---------- DATA RECORDS ----------

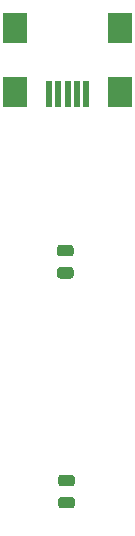
<source format=gtp>
G04 #@! TF.GenerationSoftware,KiCad,Pcbnew,5.1.6-1.fc31*
G04 #@! TF.CreationDate,2020-07-21T16:24:12+03:00*
G04 #@! TF.ProjectId,rudy,72756479-2e6b-4696-9361-645f70636258,rev?*
G04 #@! TF.SameCoordinates,Original*
G04 #@! TF.FileFunction,Paste,Top*
G04 #@! TF.FilePolarity,Positive*
%FSLAX46Y46*%
G04 Gerber Fmt 4.6, Leading zero omitted, Abs format (unit mm)*
G04 Created by KiCad (PCBNEW 5.1.6-1.fc31) date 2020-07-21 16:24:12*
%MOMM*%
%LPD*%
G01*
G04 APERTURE LIST*
%ADD10R,0.500000X2.300000*%
%ADD11R,2.000000X2.500000*%
G04 APERTURE END LIST*
D10*
X77800000Y-63506000D03*
X77000000Y-63506000D03*
X76200000Y-63506000D03*
X75400000Y-63506000D03*
X74600000Y-63506000D03*
D11*
X80650000Y-63406000D03*
X80650000Y-57906000D03*
X71750000Y-63406000D03*
X71750000Y-57906000D03*
G36*
G01*
X75543750Y-76312500D02*
X76456250Y-76312500D01*
G75*
G02*
X76700000Y-76556250I0J-243750D01*
G01*
X76700000Y-77043750D01*
G75*
G02*
X76456250Y-77287500I-243750J0D01*
G01*
X75543750Y-77287500D01*
G75*
G02*
X75300000Y-77043750I0J243750D01*
G01*
X75300000Y-76556250D01*
G75*
G02*
X75543750Y-76312500I243750J0D01*
G01*
G37*
G36*
G01*
X75543750Y-78187500D02*
X76456250Y-78187500D01*
G75*
G02*
X76700000Y-78431250I0J-243750D01*
G01*
X76700000Y-78918750D01*
G75*
G02*
X76456250Y-79162500I-243750J0D01*
G01*
X75543750Y-79162500D01*
G75*
G02*
X75300000Y-78918750I0J243750D01*
G01*
X75300000Y-78431250D01*
G75*
G02*
X75543750Y-78187500I243750J0D01*
G01*
G37*
G36*
G01*
X75643750Y-97650000D02*
X76556250Y-97650000D01*
G75*
G02*
X76800000Y-97893750I0J-243750D01*
G01*
X76800000Y-98381250D01*
G75*
G02*
X76556250Y-98625000I-243750J0D01*
G01*
X75643750Y-98625000D01*
G75*
G02*
X75400000Y-98381250I0J243750D01*
G01*
X75400000Y-97893750D01*
G75*
G02*
X75643750Y-97650000I243750J0D01*
G01*
G37*
G36*
G01*
X75643750Y-95775000D02*
X76556250Y-95775000D01*
G75*
G02*
X76800000Y-96018750I0J-243750D01*
G01*
X76800000Y-96506250D01*
G75*
G02*
X76556250Y-96750000I-243750J0D01*
G01*
X75643750Y-96750000D01*
G75*
G02*
X75400000Y-96506250I0J243750D01*
G01*
X75400000Y-96018750D01*
G75*
G02*
X75643750Y-95775000I243750J0D01*
G01*
G37*
M02*

</source>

----------

DIRECTIONS:
Tally every line in the listing that holds "APERTURE" and answer with the total only.

ANSWER TO THE EXERCISE:
2